Portrait de Henry Threadgill © John Rogers.
Close Photograph of Henry Threadgill © John Rogers.
Concert

Homage to David Hammons: Henry Threadgill

The Bourse de Commerce – Pinault Collection and New York music label Blank Forms are presenting a two-evening program in resonance with the work of David Hammons:
on Tuesday, 8 February, a concert by jazz composer and saxophonist Henry Threadgill, accompanied by his group Zooid, and
on Wednesday, 9 February, a concert by composer Amina Claudine Myers on piano and organ. 

Music runs throughout the work of David Hammons, a devotee of the compositions and improvisations of avant-garde jazz, a musical style pioneered by African-Americans. The work Central Park West (1990) refers to a song by John Coltrane. The cats lounging on the gigantic tam-tams in High Level of Cats (1998) allude to the nickname “cats” given to jazz musicians. Some of his works incorporate pieces of vinyl. 

The paths of David Hammons and Henry Threadgill crossed in the 1990s through a mutual friend, the composer Butch Morris (1947-2013). In 2019, Henry Threadgill composed 6 to 5, 5 to 6 for a monumental sculpture by David Hammons, Day’s End, installed in front of the Whitney Museum in New York.

Henry Threadgill
Henry Threadgill (b. 1944) is a saxophonist and flautist celebrated for his personal approach to integrating modular composition within sophisticated group improvisation. An early member of the Association for the Advancement of Creative Musicians (AACM), Threadgill spent his youth playing in blues, polka, gospel, Latin, and rock bands in his hometown of Chicago. In 1971, he formed Reflection (later renamed Air) with bassist Fred Hopkins and drummer Steve McCall. His penchant for idiosyncratic instrumental configurations has been a signature of his career as a bandleader, which has included especially the Henry Threadgill Sextett, X-75 (a nonet consisting of four reed players, four bassists, and vocalist Amina Claudine Myers), and, since 2001, his acoustic chamber ensemble Zooid. He was awarded the 2016 Pulitzer Prize for Music for his album In for a Penny, In for a Pound.

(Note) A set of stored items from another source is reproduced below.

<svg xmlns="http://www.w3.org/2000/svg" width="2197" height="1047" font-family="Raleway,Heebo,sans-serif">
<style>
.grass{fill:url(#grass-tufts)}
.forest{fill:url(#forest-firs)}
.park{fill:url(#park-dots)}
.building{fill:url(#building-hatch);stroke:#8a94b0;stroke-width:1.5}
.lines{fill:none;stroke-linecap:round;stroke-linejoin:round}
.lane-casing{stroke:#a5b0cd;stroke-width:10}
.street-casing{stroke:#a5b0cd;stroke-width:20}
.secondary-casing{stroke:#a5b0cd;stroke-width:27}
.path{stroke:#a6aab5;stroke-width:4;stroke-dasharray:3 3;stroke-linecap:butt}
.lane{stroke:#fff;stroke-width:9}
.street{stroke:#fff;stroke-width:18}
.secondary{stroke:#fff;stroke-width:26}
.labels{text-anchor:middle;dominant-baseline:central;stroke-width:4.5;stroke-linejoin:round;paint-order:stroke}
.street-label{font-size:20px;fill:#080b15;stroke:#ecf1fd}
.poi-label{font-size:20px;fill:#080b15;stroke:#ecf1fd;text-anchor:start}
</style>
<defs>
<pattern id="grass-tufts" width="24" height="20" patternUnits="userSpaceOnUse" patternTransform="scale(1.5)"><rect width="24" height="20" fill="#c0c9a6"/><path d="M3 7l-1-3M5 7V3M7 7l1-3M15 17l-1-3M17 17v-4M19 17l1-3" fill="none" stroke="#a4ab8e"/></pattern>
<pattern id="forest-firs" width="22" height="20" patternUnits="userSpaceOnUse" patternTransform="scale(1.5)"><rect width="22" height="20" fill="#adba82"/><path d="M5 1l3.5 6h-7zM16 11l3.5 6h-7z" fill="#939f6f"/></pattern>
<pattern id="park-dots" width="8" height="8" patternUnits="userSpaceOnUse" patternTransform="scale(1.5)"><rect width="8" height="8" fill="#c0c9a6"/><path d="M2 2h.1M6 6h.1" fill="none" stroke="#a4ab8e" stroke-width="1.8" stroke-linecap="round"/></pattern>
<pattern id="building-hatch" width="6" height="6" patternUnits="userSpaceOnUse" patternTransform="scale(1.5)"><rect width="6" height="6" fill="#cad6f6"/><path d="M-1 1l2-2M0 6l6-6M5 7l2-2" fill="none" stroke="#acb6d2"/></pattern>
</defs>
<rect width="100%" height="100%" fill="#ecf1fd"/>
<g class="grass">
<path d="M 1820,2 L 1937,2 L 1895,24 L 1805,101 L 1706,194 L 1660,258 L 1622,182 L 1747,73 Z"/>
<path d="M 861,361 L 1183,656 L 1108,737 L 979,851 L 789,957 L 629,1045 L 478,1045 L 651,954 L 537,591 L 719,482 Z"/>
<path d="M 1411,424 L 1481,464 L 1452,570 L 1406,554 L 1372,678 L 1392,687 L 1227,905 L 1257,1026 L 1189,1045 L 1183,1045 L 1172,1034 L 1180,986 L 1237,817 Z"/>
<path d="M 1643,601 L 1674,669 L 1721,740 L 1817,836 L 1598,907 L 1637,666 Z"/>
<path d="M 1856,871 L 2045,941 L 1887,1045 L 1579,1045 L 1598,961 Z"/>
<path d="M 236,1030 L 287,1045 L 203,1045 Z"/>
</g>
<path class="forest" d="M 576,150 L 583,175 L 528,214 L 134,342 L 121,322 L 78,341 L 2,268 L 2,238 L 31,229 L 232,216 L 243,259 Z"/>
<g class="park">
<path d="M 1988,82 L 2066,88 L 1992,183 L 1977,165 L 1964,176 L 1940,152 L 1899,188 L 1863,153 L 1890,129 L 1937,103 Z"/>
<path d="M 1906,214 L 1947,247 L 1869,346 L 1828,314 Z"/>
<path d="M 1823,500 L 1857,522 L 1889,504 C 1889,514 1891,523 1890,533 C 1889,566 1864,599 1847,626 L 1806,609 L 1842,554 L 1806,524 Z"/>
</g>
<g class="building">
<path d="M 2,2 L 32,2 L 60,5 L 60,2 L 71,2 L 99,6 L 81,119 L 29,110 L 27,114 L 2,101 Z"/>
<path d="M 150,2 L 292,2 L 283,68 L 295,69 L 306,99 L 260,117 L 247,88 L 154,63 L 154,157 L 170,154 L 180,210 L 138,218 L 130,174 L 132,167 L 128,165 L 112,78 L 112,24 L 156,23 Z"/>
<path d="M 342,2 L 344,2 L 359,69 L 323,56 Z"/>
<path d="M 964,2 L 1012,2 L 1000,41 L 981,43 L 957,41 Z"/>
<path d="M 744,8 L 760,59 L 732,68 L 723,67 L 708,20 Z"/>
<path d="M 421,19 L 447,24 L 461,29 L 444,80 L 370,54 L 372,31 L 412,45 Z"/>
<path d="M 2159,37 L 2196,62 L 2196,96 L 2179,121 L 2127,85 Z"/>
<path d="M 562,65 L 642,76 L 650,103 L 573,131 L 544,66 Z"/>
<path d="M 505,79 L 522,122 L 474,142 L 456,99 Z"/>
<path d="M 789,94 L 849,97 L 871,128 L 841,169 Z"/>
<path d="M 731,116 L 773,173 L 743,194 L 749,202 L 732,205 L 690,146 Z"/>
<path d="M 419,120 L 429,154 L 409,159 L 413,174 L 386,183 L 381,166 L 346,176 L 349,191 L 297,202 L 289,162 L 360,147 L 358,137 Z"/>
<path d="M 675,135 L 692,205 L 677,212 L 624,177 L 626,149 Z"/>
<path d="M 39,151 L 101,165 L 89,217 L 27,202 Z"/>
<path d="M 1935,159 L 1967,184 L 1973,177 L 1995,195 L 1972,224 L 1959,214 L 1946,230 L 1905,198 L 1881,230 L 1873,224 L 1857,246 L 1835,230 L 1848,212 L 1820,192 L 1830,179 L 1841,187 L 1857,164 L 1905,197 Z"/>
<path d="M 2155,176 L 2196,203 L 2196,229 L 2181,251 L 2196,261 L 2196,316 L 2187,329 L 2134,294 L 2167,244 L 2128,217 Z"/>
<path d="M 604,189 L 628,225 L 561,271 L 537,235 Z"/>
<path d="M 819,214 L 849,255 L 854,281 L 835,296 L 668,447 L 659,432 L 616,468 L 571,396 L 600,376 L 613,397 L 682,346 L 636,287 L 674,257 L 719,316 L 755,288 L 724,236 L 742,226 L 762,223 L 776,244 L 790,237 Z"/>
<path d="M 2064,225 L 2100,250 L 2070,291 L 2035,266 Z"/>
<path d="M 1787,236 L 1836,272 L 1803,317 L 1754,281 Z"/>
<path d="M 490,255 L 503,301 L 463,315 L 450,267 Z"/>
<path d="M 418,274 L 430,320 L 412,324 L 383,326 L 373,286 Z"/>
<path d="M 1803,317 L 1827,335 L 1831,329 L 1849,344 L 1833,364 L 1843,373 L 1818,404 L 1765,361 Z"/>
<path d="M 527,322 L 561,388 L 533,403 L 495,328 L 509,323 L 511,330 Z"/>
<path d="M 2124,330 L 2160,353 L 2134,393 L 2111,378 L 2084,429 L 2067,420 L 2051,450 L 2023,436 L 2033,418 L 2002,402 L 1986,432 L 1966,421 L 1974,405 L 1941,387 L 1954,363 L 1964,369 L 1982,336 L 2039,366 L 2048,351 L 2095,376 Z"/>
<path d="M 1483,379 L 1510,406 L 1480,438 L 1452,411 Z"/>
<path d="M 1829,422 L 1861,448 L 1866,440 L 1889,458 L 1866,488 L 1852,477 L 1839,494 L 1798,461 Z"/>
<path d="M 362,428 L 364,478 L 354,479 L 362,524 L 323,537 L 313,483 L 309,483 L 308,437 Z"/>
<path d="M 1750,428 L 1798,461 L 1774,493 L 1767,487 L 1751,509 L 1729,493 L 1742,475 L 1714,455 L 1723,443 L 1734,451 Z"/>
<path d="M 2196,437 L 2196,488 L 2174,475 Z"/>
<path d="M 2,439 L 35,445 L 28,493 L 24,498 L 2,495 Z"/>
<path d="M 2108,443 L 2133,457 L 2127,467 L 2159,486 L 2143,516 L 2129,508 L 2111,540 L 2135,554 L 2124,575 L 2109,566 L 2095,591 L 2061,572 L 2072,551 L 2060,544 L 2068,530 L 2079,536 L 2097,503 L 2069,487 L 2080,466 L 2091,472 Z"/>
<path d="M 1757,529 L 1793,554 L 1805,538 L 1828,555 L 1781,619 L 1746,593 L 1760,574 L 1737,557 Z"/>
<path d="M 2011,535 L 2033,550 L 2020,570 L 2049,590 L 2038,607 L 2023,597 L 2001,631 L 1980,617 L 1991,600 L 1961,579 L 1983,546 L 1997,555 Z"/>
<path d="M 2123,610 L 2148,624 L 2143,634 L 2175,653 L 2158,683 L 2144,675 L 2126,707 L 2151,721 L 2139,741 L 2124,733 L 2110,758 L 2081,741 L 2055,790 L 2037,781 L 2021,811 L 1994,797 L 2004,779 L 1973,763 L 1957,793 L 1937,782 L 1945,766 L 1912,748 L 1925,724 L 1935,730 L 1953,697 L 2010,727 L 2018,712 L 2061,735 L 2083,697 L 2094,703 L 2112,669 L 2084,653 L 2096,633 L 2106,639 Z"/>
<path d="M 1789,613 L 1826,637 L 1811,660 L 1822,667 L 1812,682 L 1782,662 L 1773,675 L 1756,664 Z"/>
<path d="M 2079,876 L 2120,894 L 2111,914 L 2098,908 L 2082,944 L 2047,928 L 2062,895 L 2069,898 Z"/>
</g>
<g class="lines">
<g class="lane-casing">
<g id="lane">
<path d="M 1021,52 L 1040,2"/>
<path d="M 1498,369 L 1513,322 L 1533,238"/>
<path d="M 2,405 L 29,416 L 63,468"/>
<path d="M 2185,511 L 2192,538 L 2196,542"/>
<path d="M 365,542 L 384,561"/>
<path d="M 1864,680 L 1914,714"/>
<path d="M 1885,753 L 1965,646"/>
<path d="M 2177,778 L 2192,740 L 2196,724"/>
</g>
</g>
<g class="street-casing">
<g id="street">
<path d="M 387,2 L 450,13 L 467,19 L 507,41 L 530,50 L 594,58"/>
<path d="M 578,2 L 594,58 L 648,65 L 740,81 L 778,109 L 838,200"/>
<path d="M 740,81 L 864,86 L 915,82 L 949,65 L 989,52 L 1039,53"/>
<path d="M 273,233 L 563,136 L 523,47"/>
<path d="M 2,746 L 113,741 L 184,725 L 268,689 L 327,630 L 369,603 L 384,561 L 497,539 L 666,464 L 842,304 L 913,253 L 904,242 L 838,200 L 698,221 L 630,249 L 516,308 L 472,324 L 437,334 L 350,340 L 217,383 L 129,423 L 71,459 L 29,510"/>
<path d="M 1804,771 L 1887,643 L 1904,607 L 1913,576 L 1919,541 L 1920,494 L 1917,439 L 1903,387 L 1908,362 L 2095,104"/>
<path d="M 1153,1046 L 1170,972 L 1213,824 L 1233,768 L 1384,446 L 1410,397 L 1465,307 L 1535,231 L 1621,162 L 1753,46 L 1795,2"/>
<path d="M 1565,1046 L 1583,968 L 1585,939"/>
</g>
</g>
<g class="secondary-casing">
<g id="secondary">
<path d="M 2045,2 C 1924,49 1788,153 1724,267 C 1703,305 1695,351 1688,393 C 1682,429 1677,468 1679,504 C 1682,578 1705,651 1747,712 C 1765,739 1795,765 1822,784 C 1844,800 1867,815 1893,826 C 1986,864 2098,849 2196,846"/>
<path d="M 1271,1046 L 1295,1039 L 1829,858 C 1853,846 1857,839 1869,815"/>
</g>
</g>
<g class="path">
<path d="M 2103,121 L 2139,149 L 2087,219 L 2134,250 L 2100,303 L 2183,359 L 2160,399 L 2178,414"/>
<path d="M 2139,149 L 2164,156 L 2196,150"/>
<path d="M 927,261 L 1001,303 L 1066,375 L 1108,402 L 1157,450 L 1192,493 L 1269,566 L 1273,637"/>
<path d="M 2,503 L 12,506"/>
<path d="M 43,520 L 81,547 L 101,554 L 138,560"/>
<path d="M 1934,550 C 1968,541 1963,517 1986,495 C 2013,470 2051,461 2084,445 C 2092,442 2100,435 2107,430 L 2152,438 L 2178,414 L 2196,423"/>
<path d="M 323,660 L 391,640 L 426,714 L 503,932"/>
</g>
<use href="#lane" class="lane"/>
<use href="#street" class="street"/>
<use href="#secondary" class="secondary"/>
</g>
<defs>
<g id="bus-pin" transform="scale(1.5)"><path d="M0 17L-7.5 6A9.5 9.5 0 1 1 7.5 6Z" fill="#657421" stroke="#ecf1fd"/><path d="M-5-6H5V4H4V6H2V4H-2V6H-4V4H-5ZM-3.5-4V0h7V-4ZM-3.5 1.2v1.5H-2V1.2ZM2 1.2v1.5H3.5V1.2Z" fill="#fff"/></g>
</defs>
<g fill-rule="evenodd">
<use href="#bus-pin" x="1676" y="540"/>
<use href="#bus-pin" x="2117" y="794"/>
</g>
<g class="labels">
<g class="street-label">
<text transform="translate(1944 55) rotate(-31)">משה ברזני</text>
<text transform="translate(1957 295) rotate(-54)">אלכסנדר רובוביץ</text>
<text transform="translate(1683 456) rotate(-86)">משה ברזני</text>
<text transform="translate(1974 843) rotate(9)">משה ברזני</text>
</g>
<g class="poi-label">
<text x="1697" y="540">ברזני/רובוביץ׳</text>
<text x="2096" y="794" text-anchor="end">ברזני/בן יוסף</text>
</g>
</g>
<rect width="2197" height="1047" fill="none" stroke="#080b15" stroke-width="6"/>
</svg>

Zooid is a vehicle for Threadgill’s latest compositional method, a strategy which corresponds to a zooid’s biological designation as a type of cell which operates independently from the organism to which it belongs. For Zooid, the 76-year- old composer’s longest-running group to date, Threadgill assigns his instrumentalists specific intervallic parameters within which they are free to improvise, setting the stage for a polyphonic sound world of contrapuntal harmonies and free, pulsating rhythm that maintains cohesion while encouraging expression outside of habitual patterns. Zooid is currently a quintet with Jose Davila (trombone and tuba), Liberty Ellman (acous-tic guitar), Christopher Hoffman (cello), and Elliot Humberto Kavee (drums).

Blank Forms
Founded in 2016, Blank Forms is a New York-based non-profit orga-nisation that supports emerging and under-represented artists working across temporal disciplines such as experimental music, performance, dance, and sound arts. It seeks to create new ways of preserving, nourishing, and exhibiting the work of historically established and emerging artists to the public. Black Forms provides artists with curatorial support, residencies, commissions, and publications to help them document, disseminate, and make their work.